March 09, 2009

Thirty years ago this week my daughter was three and my son had not been born. I had left Gstaad for gloomy, strike-ridden, non-stop power cuts London, and the mother of my children was peeved at me as I had begun circling the daughter of the Belgian ambassador to the Court of St James. The Speccie was selling 7,000 copies, the New Statesman 70,000, and Jim Callaghan was asking the press what crisis they were banging on about. Oh yes, Jeffrey Bernard’s column followed mine and it was called “End Piece.” An appropriate name for England’s oldest and most elegantly written magazine, as it looked like curtains as far as the country was concerned.

Then Margaret Thatcher happened and most of you know the rest. It all came back as I watched The Making of the Iron Lady last week. Not the ambulance drivers blacking patients, not the bin-men letting the rubbish fill the streets, not the dockers blocking food supplies and letting them rot, but the night of her fall. I was at Harry’s Bar with Maya Even, Alistair McAlpine and Alexander Hesketh. The two men had come from the Lords. Except for Maya we were all drunk and swearing loudly against the pygmies who had brought her down. Instead of a lefty plot—after all, she was unflinching in her determination to put an end to socialism in Britain, and she had managed it—it was a Julius Caesar assassination without the daggers. I got to know Lady T after her fall. She and the great Denis used to come to Gstaad in the summer and lived just above the tennis courts of the Palace hotel. She had begun work on her memoirs. John O’Sullivan introduced us and Sir Denis asked me what the “cock-*****r” business was all about. He used to have his G&T around five in the afternoon on his balcony, and watch as Nigel Armstrong and I hit endless crosscourt forehands and backhands, training for upcoming veteran tournaments. “First man to miss is a cock-*****r,” one of us would yell, and we’d keep hitting until someone missed and the dreaded word would be shrieked. Sir Denis thought it rather funny.
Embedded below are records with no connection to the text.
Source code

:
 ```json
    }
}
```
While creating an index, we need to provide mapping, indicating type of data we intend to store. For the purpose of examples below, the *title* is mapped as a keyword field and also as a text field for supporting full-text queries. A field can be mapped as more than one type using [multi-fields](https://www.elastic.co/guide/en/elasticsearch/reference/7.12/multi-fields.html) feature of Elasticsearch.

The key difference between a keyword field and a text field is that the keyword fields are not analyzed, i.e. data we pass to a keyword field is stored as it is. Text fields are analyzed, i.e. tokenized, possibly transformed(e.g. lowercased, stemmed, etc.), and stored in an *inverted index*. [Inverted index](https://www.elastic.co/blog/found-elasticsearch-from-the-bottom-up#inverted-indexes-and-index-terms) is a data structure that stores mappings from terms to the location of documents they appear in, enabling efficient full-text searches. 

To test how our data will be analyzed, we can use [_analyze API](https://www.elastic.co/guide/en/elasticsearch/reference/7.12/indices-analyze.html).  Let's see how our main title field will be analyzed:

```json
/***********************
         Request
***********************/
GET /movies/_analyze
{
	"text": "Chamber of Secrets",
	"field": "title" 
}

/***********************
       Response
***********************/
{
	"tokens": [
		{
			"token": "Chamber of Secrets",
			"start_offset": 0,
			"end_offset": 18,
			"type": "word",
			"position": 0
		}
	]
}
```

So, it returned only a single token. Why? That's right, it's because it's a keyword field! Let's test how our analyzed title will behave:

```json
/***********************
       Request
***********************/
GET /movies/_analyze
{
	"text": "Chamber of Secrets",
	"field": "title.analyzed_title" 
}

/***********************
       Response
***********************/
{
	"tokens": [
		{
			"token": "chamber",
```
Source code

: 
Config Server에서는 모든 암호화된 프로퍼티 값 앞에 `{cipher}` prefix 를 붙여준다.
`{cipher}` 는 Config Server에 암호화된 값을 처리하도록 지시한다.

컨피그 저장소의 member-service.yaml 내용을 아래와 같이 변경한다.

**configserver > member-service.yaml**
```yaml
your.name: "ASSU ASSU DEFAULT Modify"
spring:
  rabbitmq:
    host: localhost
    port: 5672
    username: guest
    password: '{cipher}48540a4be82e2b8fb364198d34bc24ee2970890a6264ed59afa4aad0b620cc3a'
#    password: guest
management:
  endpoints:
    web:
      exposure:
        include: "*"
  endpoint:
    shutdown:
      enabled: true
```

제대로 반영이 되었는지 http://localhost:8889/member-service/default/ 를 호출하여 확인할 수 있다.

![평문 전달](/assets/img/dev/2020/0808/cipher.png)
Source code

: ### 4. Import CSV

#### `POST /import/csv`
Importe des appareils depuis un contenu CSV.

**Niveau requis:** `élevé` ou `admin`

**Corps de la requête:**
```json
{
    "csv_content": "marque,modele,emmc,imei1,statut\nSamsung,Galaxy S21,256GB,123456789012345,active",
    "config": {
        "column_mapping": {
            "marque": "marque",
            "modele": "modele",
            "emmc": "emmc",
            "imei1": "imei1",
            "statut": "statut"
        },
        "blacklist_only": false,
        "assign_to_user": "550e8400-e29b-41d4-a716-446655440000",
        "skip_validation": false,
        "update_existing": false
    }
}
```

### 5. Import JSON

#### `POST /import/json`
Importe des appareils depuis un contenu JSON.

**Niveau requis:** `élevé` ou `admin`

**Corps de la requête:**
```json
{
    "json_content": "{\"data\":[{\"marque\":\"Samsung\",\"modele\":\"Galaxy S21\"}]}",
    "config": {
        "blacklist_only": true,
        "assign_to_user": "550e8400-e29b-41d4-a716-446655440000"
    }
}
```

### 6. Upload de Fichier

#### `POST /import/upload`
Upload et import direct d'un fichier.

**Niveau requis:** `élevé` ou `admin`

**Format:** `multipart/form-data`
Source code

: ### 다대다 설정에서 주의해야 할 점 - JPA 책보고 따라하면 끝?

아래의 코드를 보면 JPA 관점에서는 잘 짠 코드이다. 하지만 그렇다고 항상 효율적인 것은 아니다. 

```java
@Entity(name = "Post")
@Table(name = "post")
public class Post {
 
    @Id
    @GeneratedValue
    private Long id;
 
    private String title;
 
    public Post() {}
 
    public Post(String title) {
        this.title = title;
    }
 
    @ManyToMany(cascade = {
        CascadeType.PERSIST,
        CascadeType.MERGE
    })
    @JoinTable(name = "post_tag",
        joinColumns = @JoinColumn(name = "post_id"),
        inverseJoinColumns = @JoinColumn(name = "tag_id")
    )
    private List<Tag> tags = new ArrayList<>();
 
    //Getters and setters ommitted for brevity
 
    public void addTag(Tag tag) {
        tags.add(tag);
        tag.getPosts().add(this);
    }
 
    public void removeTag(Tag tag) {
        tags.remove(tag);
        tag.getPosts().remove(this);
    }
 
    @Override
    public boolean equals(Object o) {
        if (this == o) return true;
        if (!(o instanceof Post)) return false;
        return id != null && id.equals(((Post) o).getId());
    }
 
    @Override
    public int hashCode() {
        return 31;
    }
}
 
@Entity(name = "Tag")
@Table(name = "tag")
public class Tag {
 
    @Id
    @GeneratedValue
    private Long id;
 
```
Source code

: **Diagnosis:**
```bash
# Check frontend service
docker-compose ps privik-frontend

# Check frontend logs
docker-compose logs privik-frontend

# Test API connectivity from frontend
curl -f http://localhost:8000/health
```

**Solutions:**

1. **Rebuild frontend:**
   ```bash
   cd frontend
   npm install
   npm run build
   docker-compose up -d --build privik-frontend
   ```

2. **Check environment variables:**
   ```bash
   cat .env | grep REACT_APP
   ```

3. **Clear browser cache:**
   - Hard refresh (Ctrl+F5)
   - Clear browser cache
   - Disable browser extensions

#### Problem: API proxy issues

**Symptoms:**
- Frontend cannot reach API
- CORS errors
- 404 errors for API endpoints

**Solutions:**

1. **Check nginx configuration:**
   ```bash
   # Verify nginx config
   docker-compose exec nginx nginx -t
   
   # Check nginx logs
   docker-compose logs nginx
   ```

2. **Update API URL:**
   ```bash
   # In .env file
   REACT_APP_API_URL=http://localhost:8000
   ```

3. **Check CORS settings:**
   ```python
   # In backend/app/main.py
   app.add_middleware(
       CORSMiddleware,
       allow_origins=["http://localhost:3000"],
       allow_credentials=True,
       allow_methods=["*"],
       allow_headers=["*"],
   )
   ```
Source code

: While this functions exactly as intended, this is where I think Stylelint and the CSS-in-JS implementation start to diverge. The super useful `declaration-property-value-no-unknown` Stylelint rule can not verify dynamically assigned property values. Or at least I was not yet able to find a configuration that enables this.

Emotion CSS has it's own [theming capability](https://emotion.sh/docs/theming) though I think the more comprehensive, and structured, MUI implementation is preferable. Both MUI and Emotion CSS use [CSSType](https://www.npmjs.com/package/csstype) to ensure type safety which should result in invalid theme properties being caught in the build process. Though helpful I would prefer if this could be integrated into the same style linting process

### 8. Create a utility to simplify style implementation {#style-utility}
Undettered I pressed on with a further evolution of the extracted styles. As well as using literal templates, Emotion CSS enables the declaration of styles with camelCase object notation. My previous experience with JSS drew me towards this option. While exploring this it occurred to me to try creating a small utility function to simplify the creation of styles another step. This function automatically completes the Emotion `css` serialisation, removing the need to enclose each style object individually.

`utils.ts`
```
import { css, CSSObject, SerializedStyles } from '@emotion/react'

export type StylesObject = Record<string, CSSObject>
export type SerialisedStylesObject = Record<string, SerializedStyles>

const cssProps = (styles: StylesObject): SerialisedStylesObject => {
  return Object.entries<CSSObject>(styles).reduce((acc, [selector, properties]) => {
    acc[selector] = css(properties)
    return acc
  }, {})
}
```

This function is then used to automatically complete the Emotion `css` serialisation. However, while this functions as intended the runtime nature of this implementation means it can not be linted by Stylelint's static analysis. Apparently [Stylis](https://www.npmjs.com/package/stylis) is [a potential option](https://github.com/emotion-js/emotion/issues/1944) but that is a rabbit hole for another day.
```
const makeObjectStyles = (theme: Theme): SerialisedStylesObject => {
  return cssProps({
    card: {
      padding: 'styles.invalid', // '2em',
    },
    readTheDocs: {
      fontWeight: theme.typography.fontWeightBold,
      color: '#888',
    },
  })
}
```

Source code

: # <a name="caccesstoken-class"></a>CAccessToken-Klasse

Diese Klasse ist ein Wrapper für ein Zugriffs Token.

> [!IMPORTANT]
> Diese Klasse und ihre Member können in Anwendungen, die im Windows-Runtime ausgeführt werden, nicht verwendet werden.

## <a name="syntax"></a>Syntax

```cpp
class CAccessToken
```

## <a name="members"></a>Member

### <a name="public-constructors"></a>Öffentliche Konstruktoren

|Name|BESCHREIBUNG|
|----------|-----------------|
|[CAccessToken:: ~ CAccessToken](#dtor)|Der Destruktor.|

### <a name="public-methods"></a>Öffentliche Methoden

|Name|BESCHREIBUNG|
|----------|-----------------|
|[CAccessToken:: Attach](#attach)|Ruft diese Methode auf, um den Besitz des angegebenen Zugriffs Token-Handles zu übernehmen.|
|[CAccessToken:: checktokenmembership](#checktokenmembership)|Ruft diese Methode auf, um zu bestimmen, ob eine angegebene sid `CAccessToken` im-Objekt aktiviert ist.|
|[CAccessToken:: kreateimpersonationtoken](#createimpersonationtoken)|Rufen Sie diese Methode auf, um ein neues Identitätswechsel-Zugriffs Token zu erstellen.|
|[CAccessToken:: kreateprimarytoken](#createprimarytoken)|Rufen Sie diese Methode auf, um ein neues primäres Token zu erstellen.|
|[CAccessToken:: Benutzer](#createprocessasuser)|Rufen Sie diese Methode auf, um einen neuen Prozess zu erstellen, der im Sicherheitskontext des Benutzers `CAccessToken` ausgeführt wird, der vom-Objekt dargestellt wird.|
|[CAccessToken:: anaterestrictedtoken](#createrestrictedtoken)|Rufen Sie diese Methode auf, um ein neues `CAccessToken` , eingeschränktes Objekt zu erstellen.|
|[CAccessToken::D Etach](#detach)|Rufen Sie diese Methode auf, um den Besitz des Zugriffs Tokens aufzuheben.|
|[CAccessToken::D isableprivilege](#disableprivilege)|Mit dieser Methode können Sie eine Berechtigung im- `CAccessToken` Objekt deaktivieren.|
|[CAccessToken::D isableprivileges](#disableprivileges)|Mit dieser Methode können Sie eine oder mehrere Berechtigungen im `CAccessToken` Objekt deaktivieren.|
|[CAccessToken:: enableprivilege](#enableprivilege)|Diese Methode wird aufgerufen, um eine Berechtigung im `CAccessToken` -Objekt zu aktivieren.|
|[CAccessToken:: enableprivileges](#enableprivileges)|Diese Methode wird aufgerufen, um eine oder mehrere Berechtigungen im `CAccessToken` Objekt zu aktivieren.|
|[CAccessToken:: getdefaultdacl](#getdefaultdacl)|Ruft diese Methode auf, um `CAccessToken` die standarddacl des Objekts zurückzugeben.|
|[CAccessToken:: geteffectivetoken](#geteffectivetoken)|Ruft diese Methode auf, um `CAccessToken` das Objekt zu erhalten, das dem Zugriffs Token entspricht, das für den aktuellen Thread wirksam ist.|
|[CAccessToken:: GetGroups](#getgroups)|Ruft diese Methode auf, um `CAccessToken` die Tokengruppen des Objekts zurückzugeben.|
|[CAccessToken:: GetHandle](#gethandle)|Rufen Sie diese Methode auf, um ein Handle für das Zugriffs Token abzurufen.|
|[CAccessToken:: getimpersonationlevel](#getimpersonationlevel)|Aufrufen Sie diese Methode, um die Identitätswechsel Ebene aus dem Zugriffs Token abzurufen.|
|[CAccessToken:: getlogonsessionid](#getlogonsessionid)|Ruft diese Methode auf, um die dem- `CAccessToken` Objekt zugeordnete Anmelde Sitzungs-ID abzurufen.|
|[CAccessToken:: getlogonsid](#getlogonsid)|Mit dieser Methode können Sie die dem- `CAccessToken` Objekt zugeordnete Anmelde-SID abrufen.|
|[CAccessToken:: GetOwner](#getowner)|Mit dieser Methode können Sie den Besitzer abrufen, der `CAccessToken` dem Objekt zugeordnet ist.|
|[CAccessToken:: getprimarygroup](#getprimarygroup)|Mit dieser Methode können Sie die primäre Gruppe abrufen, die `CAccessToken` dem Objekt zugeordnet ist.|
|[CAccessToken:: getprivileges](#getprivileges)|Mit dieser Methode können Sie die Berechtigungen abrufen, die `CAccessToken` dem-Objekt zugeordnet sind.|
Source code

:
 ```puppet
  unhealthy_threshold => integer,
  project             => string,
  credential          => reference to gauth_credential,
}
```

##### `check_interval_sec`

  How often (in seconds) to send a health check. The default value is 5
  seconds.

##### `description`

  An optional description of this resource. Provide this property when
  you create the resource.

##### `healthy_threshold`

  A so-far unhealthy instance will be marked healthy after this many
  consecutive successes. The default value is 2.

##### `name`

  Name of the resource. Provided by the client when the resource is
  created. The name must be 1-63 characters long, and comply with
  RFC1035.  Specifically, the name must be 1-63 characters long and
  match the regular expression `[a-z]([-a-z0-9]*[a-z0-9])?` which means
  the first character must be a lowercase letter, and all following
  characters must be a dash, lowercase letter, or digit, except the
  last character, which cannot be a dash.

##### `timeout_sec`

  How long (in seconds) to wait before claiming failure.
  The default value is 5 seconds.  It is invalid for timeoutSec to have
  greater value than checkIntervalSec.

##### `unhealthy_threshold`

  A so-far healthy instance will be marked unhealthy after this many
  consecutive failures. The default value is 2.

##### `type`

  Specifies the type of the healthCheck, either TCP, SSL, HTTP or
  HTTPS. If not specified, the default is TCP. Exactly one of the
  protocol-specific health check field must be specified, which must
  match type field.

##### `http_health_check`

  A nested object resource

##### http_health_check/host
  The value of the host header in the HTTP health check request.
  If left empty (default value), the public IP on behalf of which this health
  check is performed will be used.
Later on the Thatchers came to visit me, and Lady T addressed my Gstaad Symposium, refusing a speaking fee and flying in on her own. Needless to say, I am a fan and I owe her, as they say in Hollywood. She saved Britain and is hated for it by the very same people who now abuse that wonderful girl Gail Trimble for being well read, supremely intelligent and a lady. Go figure.

And speaking of tennis, by the time you read this, in Malmo, Sweden, there is a Davis Cup rubber taking place between Sweden and Israel. There is only one thing missing, the spectators. The public is not allowed a look-in because of Gaza, and fears of reprisals against Israel’s brutality in that miserable place by Swedish Muslims. In view of the fact that I am the first to denounce the criminal actions by Israel in Gaza, I should be on the side of the Malmo lefty mayor who, Solomon-like, hit the nail on the head. But I’m not. Had the Swedes not opened their gates to the Muslim hordes, perhaps the matches could have gone on with only a few placards hoisted against Israel during changeovers.

And another thing. I remember very well when my beloved South Africa, which had the strongest karate team in the world, and I include Japan in this, was not allowed to compete in any sanctioned tournament because of the government’s apartheid policies. Now I ask you: why is Israel (which openly practises apartheid) permitted to compete, in the European zone to boot, as is Saudi Arabia and other countries which not only discriminate on religious grounds, but also against half of humanity — and the good part, to boot — women?

See what I mean about hypocrisy? The creeps that lord it over us make rules according to what they fear most. Twenty-eight per cent of Malmo’s population is from the Middle East. Needless to say they will be backing Sweden against Israel, but only because it’s Israel. Otherwise they’d be for anyone but Sweden, to paraphrase Andy Murray when asked whom he was backing for the World Cup two years ago.

Mind you, there could be a silver lining. The Swedes say it’s all about security, like the powers that be in Dubai did when they banned Shahar Peer from playing there two weeks ago. Israel and the US slap the terrorist label on any group they prefer not to negotiate with for other reasons. The term terrorist has now become a proxy for the larger issues that divide America, Israel and the Arab world. The word is a joke among Arabs. Hamas is labelled a terrorist group, whereas Israel, with its actions against unarmed civilians, is not. Malmo’s decision could wake up some Likud people. There is outrage about Gaza and the West Bank settlements, and an empty stadium in Sweden might leave more of a mark on Israeli zealots than the empty condemnations of various dictatorial Arab regimes.

Given the fact that Swedes are more sports-minded than, say, Saudis, perhaps some of them will wake up also and think twice before voting in creeps who have sold the country out and flooded it with Muslims. Swedes are law-abiding but their Muslim brothers are not. Even watching the Davis Cup on television does not exclude violence. There is only one problem. Sweden will win and the brothers will go home happy.